Die Themen sind da. Und Merkel weiß, dass sie die CDU nicht überfordern darf. So stellte sie klar, dass Ehe und Familie, geschützt von Artikel sechs des Grundgesetzes, im Vergleich zur Homo-Ehe "doch noch etwas deutlich bessergestellt werden" müssten. Und bei der Förderung von Frauen in Spitzenjobs der Wirtschaft ist ihr eine freiwillige "Flexi-Quote" für Unternehmen, wie sie Familienministerin Kristina Schröder anstrebt, lieber, als die gesetzliche Quote, mit der Arbeitsministerin von der Leyen die DAX-Unternehmen verpflichten will, durchschnittlich 30 Prozent ihrer Spitzenjobs mit Frauen zu besetzen. Im Entwurf für den Leitantrag zum Parteitag heißt es nun: "In Zukunft muss es ein stärkeres Maß an Verbindlichkeit geben, damit 2020 im Schnitt 30 Prozent der Aufsichtsratsmandate der mitbestimmungspflichtigen Unternehmen mit Frauen besetzt sind." Von einer Quote per Gesetz steht dort nichts geschrieben. Und auch die Zuschussrente für Geringverdiener, ebenfalls eine Initiative der CDU-Vize von der Leyen, wie auch das Betreuungsgeld, ein bestelltes Wahlkampfthema der Schwesterpartei CSU, birgt Diskussionsstoff.
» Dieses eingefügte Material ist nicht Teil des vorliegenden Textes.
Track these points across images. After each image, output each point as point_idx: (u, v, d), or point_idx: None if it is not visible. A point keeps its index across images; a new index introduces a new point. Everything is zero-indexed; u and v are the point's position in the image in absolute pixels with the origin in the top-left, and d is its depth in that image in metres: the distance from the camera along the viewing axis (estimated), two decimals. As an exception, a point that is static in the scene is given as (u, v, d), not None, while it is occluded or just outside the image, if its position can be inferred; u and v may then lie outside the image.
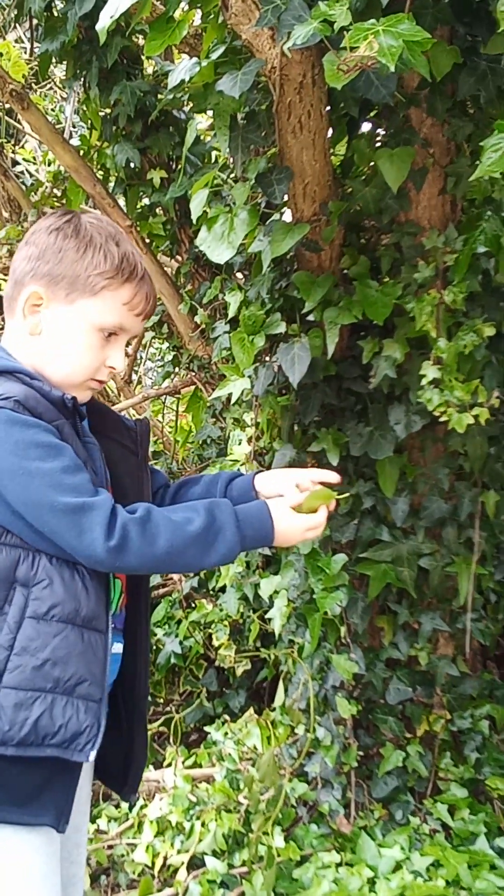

Gestern bei der ersten Sitzung von CDU-Präsidium und Bundesvorstand nach der Sommerpause jedenfalls brach die Debatte über Merkelsche Führungskultur nicht auf. Die CDU-Granden konzentrierten sich ganz auf die Debatte über den Leitantrag zum Bundesparteitag: "Starkes Deutschland. Chancen für alle!". Außerdem hatte die CSU in Gestalt ihres Generalsekretärs Alexander Dobrindt genügend Zündstoff geliefert. Dobrindts erneute Offensive für einen Austritt Griechenlands aus der Euro-Zone stieß auch in der CDU auf wenig positive Resonanz. CDU-Generalsekretär Hermann Gröhe betonte, man wolle sich an Verabredungen halten. "Das gilt auch für uns." Also bitte keine neue Verunsicherung "durch markige Sprüche".

Und die Debattenkultur in der Merkel-CDU? Gröhe sagt zur Kritik auch aus den eigenen Reihen über den Führungsstil der Parteichefin, selbstverständlich sei die CDU eine "lebendige Partei". Und: "Eine Volkspartei ist kein Geheimbund." Allerdings müssten "Führungspersonen", die mit Kritik an die Öffentlichkeit gingen, "nicht nur den Flügelsturm, sondern die Gesamtmannschaft im Blick haben".

Merkel hat ihr Machtwort in Sachen Griechenland schon gesprochen. "Jeder sollte seine Worte sehr wägen." Im Leitantrag für den Parteitag lässt die CDU-Vorsitzende weit in die Zukunft blicken. In einem Zeit, in der sie nicht mehr Bundeskanzlerin sein wird. Ins Jahr 2025. "Deutschland 2025 ist ein Land, das allen Menschen, die bei uns leben, eine gute Heimat ist. Kinder wachsen in einem Land auf, in dem Generationengerechtigkeit und Nachhaltigkeit eine große Rolle spielen", heißt es dort. Den Euro gibt es 2025 übrigens auch noch: "Mehr als jeder zweite Euro wird 2025 in besonders forschungsintensiven Branchen verdient."